Kenanga Research & Investment

Kenanga Research - On Our Portfolio Carry On Consolidating

kiasutrader
Publish date: Mon, 05 May 2014, 09:48 AM

The local market is expected to continue with its consolidation mode with the benchmark index range-bound technically between 1,840 and 1,880 this week. As we are entering the 1QCY14 reporting season, the upcoming earnings results should give a better picture on the market direction for the next two months before we enter the 2H14. Last week, given the sizeable small caps exposure in our model portfolios, all our three portfolios underperformed the FBMKLCI by 174-405bsp WoW. In spite of this, THEMATIC (+189bsp) and GROWTH (+73bsp) Portfolios continued to outpace the key index on YTD basis while DIVIDEND YIELD Portfolio (-158bsp) remained an underperformer.

Still stuck within the range. Despite the benchmark index holding well last week as opposed to the small caps, the FBMKLCI is likely to continue to trade range-bound this week, given that it failed to break the 1,880-resistance level. The technical support for the barometer index remains at 1,840. The third liners and small caps are likely to face continuous profit-taking activities following the strong rally in the past month. What relief it was to the market as the just concluded FOMC meeting last week came in within market anticipation as Fed will trim its asset purchase by another USD10b to USD45b a month. This should be positive to sentiment in the equity market.

Small caps faced sell down last week, with four counters hitting limit down last Monday. However, the broader market was still holding ground with FBMKLCI raking in a meagre weekly gain of 8.10pts or 0.44% to end the week at 1,869.38. This was mainly driven by DIGI (+3.36%), SIME (+2.26%) and IOICORP (+2.48%). PBBANK (-1.58%) was the biggest loser after it revealed plan to raise funds via a rights issue while other financial heavyweights such as CIMB (-1.19%) and MAYBANK (-0.70%) also topped the losers’ list. On Wall Street, the US stocks generally closed higher on better-than-expected earnings but concerns on the upcoming economy data which will be released this week limited gains.

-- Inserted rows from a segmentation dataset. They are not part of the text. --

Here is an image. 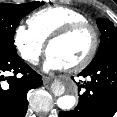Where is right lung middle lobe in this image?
I'll list each match as a JSON object with an SVG mask.
<instances>
[{
  "instance_id": "1",
  "label": "right lung middle lobe",
  "mask_w": 117,
  "mask_h": 117,
  "mask_svg": "<svg viewBox=\"0 0 117 117\" xmlns=\"http://www.w3.org/2000/svg\"><path fill=\"white\" fill-rule=\"evenodd\" d=\"M43 4L40 1L24 4L0 3V54H17L14 45L17 25L22 17Z\"/></svg>"
}]
</instances>
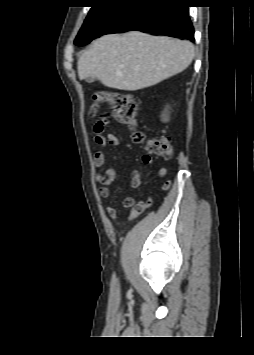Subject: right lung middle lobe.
I'll return each instance as SVG.
<instances>
[{"label":"right lung middle lobe","instance_id":"1","mask_svg":"<svg viewBox=\"0 0 254 355\" xmlns=\"http://www.w3.org/2000/svg\"><path fill=\"white\" fill-rule=\"evenodd\" d=\"M120 5L117 2H102L94 5L86 17L76 40L91 41L112 12Z\"/></svg>","mask_w":254,"mask_h":355}]
</instances>
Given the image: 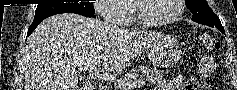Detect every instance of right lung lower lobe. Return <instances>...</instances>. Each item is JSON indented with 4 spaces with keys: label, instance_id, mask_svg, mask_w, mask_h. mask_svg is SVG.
Listing matches in <instances>:
<instances>
[{
    "label": "right lung lower lobe",
    "instance_id": "obj_1",
    "mask_svg": "<svg viewBox=\"0 0 237 90\" xmlns=\"http://www.w3.org/2000/svg\"><path fill=\"white\" fill-rule=\"evenodd\" d=\"M71 13H76V14H80L86 17H95L94 14H90V13H85V12H71ZM45 19V18H44ZM44 19H40V20H34V22L30 25L28 32H27V37L35 30V28L38 26V24L43 21Z\"/></svg>",
    "mask_w": 237,
    "mask_h": 90
}]
</instances>
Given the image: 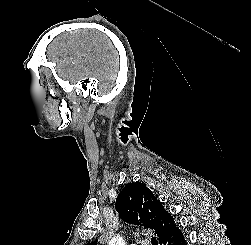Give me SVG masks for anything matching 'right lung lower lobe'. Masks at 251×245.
I'll list each match as a JSON object with an SVG mask.
<instances>
[{
	"mask_svg": "<svg viewBox=\"0 0 251 245\" xmlns=\"http://www.w3.org/2000/svg\"><path fill=\"white\" fill-rule=\"evenodd\" d=\"M161 245H186L184 237L178 229L173 235L165 240Z\"/></svg>",
	"mask_w": 251,
	"mask_h": 245,
	"instance_id": "obj_1",
	"label": "right lung lower lobe"
}]
</instances>
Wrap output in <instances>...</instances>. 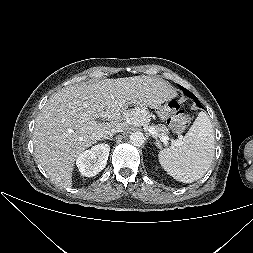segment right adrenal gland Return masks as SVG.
Listing matches in <instances>:
<instances>
[{"label":"right adrenal gland","instance_id":"obj_1","mask_svg":"<svg viewBox=\"0 0 253 253\" xmlns=\"http://www.w3.org/2000/svg\"><path fill=\"white\" fill-rule=\"evenodd\" d=\"M104 139L113 140V135H110L109 137H105V138H103L102 140H104Z\"/></svg>","mask_w":253,"mask_h":253}]
</instances>
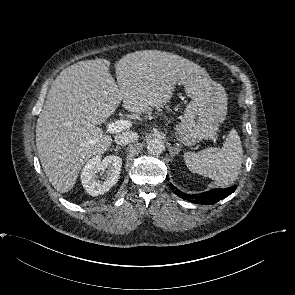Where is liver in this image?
<instances>
[{
    "instance_id": "liver-1",
    "label": "liver",
    "mask_w": 295,
    "mask_h": 295,
    "mask_svg": "<svg viewBox=\"0 0 295 295\" xmlns=\"http://www.w3.org/2000/svg\"><path fill=\"white\" fill-rule=\"evenodd\" d=\"M117 83L110 61H79L53 81L36 125V146L43 170L60 193L69 192L79 171L92 156L106 152L110 135L96 125L123 101L126 110L149 113L169 102L175 85L204 68L179 55L143 50L116 63Z\"/></svg>"
}]
</instances>
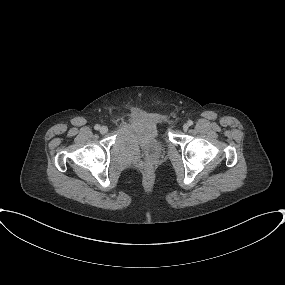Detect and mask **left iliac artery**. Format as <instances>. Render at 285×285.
Returning <instances> with one entry per match:
<instances>
[{"mask_svg":"<svg viewBox=\"0 0 285 285\" xmlns=\"http://www.w3.org/2000/svg\"><path fill=\"white\" fill-rule=\"evenodd\" d=\"M188 125H189V126H192V125H193V121H192V120H189V121H188Z\"/></svg>","mask_w":285,"mask_h":285,"instance_id":"obj_1","label":"left iliac artery"}]
</instances>
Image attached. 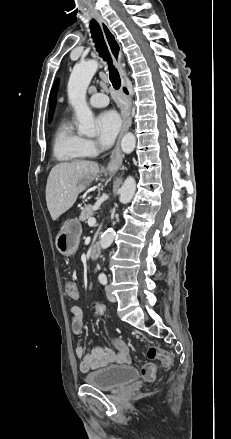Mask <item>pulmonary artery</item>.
<instances>
[{
  "label": "pulmonary artery",
  "mask_w": 231,
  "mask_h": 439,
  "mask_svg": "<svg viewBox=\"0 0 231 439\" xmlns=\"http://www.w3.org/2000/svg\"><path fill=\"white\" fill-rule=\"evenodd\" d=\"M89 103L92 107H105L109 103V98L105 93H94L90 96Z\"/></svg>",
  "instance_id": "pulmonary-artery-1"
}]
</instances>
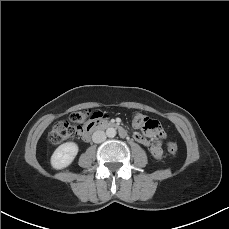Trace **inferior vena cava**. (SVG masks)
I'll return each mask as SVG.
<instances>
[{
    "mask_svg": "<svg viewBox=\"0 0 229 229\" xmlns=\"http://www.w3.org/2000/svg\"><path fill=\"white\" fill-rule=\"evenodd\" d=\"M92 140L94 143L104 142L106 140L105 132L101 130L95 131L92 135Z\"/></svg>",
    "mask_w": 229,
    "mask_h": 229,
    "instance_id": "obj_1",
    "label": "inferior vena cava"
}]
</instances>
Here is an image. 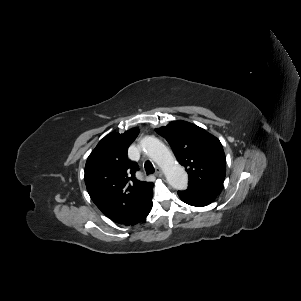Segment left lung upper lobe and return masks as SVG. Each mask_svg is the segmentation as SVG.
<instances>
[{"instance_id": "obj_1", "label": "left lung upper lobe", "mask_w": 301, "mask_h": 301, "mask_svg": "<svg viewBox=\"0 0 301 301\" xmlns=\"http://www.w3.org/2000/svg\"><path fill=\"white\" fill-rule=\"evenodd\" d=\"M156 132L168 141L178 162L186 168L189 187L220 192L226 174V157L215 136L185 121H173Z\"/></svg>"}]
</instances>
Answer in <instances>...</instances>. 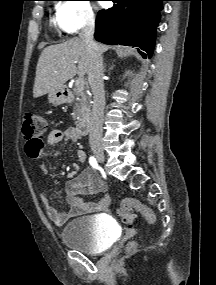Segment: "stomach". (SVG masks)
I'll return each mask as SVG.
<instances>
[{
  "label": "stomach",
  "mask_w": 216,
  "mask_h": 285,
  "mask_svg": "<svg viewBox=\"0 0 216 285\" xmlns=\"http://www.w3.org/2000/svg\"><path fill=\"white\" fill-rule=\"evenodd\" d=\"M49 102L54 105H61L68 100L67 90L65 87L51 91L48 95Z\"/></svg>",
  "instance_id": "0dacf381"
}]
</instances>
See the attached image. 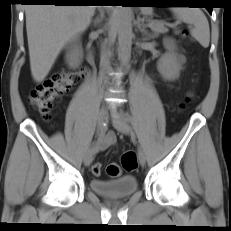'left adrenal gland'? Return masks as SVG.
Listing matches in <instances>:
<instances>
[{"label": "left adrenal gland", "instance_id": "obj_1", "mask_svg": "<svg viewBox=\"0 0 231 231\" xmlns=\"http://www.w3.org/2000/svg\"><path fill=\"white\" fill-rule=\"evenodd\" d=\"M138 29H139V31L142 33V35H143L144 37H147V38L151 37L150 34H149V33L147 32V30L145 29V27L142 26V23H141L140 21H138Z\"/></svg>", "mask_w": 231, "mask_h": 231}]
</instances>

All portfolios underperformed the market. Given the sizeable small cap exposure in our model portfolios, the current weak sentiment in small cap worked against our portfolios which saw all portfolios retracting two-third to half of their YTD gains last week. GROWTH Portfolio was badly hit with YTD total returns value contracting 3.61% over the week to 3.51% while THEMATIC Portfolio also saw its YTD total returns reduced to 4.67% after a 2.53% decline in fund value over the week. Nonetheless, these portfolios still outperformed the 30-stock index as the latter’s YTD total returns were 2.78%. The DIVIDEND YIELD Portfolio which is relatively conservative with only one small cap exposure posted a lesser drop in fund value of 1.30% WoW, trimming its YTD total returns to only 1.20%.

Blamed it on small cap exposure butThe small cap pick – FIBON (-5.10%) – and two alpha stocks – RHBCAP-CR (-10.64%) and REDTONE-WA (-5.94%) – were the main culprits for the underperformance of our model portfolios. FIBON caused a 4.63% WoW decline in invested value for all three portfolios while RHBCAP-CR and REDTONE-WA reduced their investment values by 11.36% and 7.14% WoW in THEMATIC and GROWTH Portfolios, respectively. Although these small caps had limited our gains last week, we still believe a well-balanced exposure between heavyweights and small caps in our portfolios should help to weather the volatile market conditions and maximise returns. We remain optimistic on these investments which promise good returns on the back of excellent prospects.